---- Data supplied

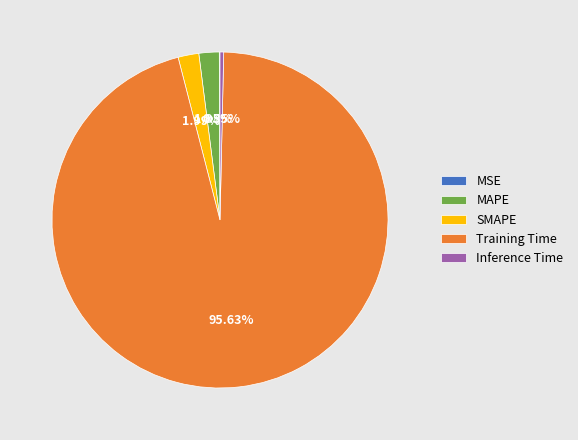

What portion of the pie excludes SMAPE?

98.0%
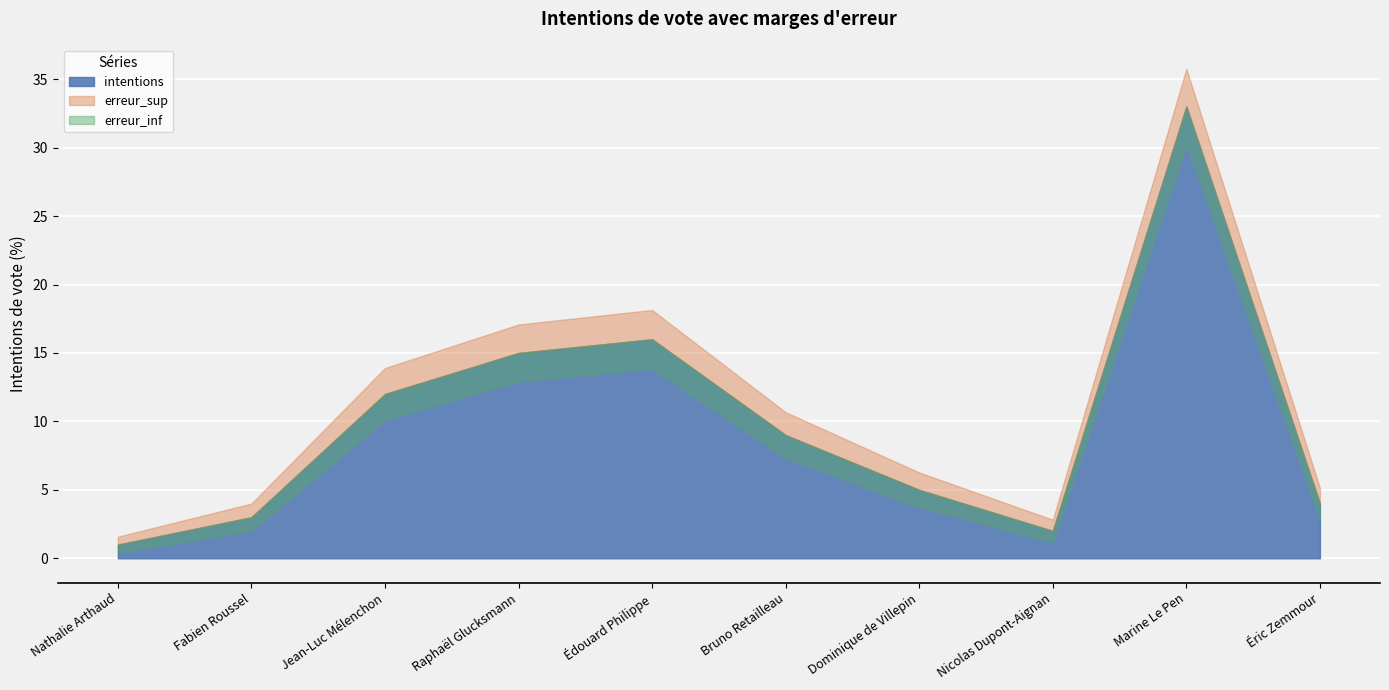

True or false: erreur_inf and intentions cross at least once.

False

--------

◆ Problem
Copy the text of all the records above word for word, without the pictures.

◆ Result of the exercise
What portion of the pie excludes SMAPE?

98.0%

True or false: erreur_inf and intentions cross at least once.

False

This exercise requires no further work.